- _What needs to be done_: Copy the fractal dimension thread below from "That doesn't help" to "as the slope.", switching "slope" to "gradient".
*** Opening Excerpted text ***
Linearising Eqn for Fractal dimension

[CAF123]

Homework Statement

I am doing an experiment to determine the fractal dimension of hand compressed aluminium spheres. I cut a square of foil of some length $L$ and known thickness, $t$. I do this a few times, varying $L$. The radius of the hand compressed spheres, $$r = aL^{\frac{2}{d_f}}, a\, \text{some constant}$$ where $d_f$ is the fractal dimension sought after. Linearise this eqn so that the data can be plotted linearly.

The Attempt at a Solution

I suppose they would have got to the given eqn by saying $$\frac{4}{3}\pi r^{d_f} = L^2t,$$ and solving for $r$, with $a = (\frac{3t}{4\pi})^{1/d_f}$?
When they say 'data', I presume that means my values of $L, r$ that I measure using a ruler or Vernier callipers.
Now to linearise: I said a linearised form would be $$( \frac{r}{a})^{d_f} = L^2.$$ Is this correct? I have $y =( \frac{r}{a})^{d_f}, x = L^2, c = 0$

 

[haruspex]

That doesn't help because you don't know d_f, so can't plot y. You need to get it in the form g(r) = m(d_f)h(L) + c, for some functions g, h and m, and some constant c, where g and h are not dependent on d_f. That would allow you to plot g(r) against h(L) and extract m(d_f) as the slope.

 

[CAF123]

Ok, thanks. So I should have $$ ln(\frac{r}{a}) = \frac{2}{d_f} ln(L)? $$

 

[haruspex]

Yes.
*** Closing Excerpted text ***
*** Opening Information ***
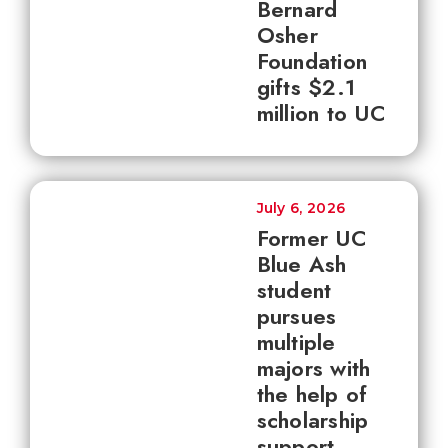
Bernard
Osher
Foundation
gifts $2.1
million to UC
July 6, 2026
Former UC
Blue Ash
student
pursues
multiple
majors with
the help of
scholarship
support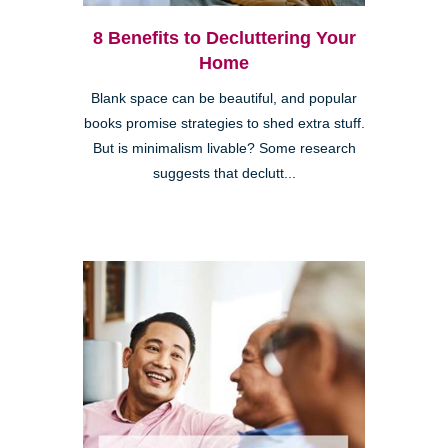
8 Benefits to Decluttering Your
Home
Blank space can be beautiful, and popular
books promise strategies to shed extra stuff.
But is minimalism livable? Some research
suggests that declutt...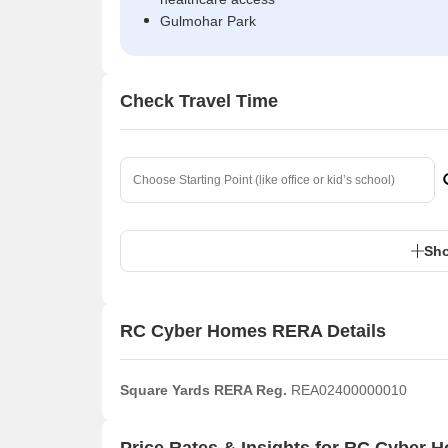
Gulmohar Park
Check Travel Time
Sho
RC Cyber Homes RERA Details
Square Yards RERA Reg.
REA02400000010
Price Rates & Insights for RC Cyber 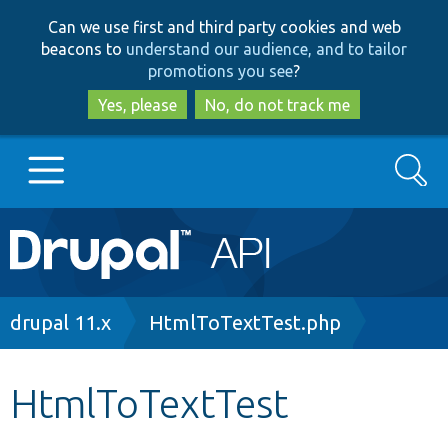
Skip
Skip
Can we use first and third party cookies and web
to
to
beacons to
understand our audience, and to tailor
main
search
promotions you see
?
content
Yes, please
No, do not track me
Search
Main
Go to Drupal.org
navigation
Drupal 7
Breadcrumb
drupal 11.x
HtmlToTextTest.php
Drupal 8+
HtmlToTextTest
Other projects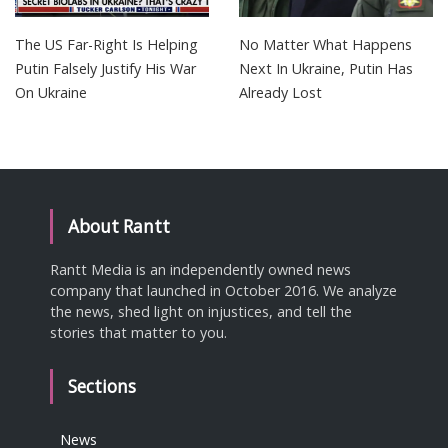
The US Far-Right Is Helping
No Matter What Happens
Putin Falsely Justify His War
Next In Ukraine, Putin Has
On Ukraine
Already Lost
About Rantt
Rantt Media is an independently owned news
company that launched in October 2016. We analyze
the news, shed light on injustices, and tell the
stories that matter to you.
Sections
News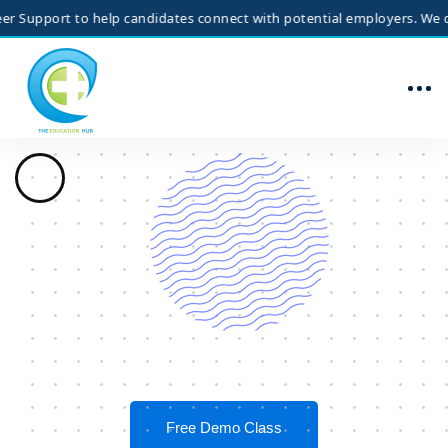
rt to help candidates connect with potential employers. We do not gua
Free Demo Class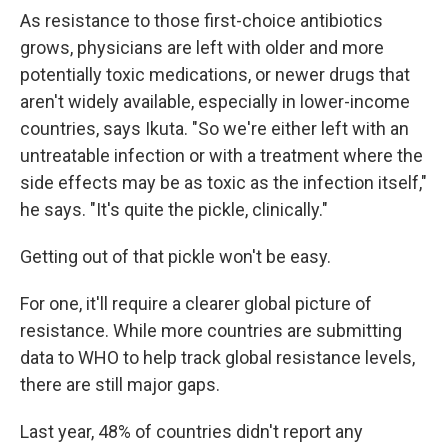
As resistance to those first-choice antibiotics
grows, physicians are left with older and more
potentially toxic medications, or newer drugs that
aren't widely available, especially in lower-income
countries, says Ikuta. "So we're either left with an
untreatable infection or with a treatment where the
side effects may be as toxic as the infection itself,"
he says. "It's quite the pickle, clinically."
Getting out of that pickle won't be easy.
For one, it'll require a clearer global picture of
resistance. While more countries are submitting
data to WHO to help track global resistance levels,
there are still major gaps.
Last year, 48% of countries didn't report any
*** Closing Information ***
*** Opening Information ***
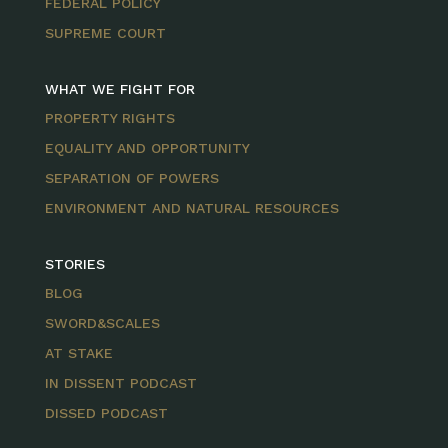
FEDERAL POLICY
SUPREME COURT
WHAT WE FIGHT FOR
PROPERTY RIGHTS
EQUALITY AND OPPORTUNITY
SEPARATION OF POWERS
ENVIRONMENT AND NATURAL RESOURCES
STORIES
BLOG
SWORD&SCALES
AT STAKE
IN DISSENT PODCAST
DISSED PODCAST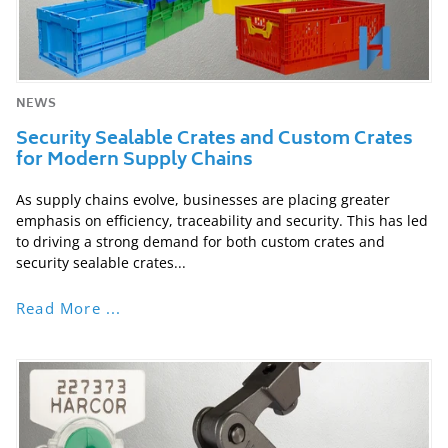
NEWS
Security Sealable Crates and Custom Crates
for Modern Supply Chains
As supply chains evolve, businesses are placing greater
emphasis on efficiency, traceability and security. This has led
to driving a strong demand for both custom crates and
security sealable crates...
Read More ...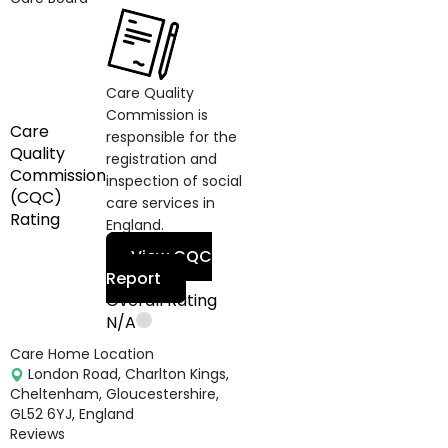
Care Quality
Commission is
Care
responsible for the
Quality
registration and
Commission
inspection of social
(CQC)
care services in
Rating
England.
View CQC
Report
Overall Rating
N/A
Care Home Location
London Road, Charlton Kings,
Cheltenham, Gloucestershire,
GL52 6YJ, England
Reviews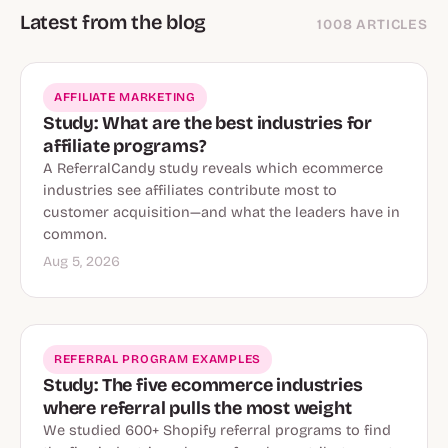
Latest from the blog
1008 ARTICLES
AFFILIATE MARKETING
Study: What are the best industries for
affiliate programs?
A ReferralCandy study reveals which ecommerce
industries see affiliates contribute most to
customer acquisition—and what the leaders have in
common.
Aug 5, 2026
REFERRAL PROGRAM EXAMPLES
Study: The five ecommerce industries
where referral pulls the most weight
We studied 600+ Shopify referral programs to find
*** Closing Information ***
- _Output of the exercise_:
That doesn't help because you don't know d_f, so can't plot y. You need to get it in the form g(r) = m(d_f)h(L) + c, for some functions g, h and m, and some constant c, where g and h are not dependent on d_f. That would allow you to plot g(r) against h(L) and extract m(d_f) as the gradient.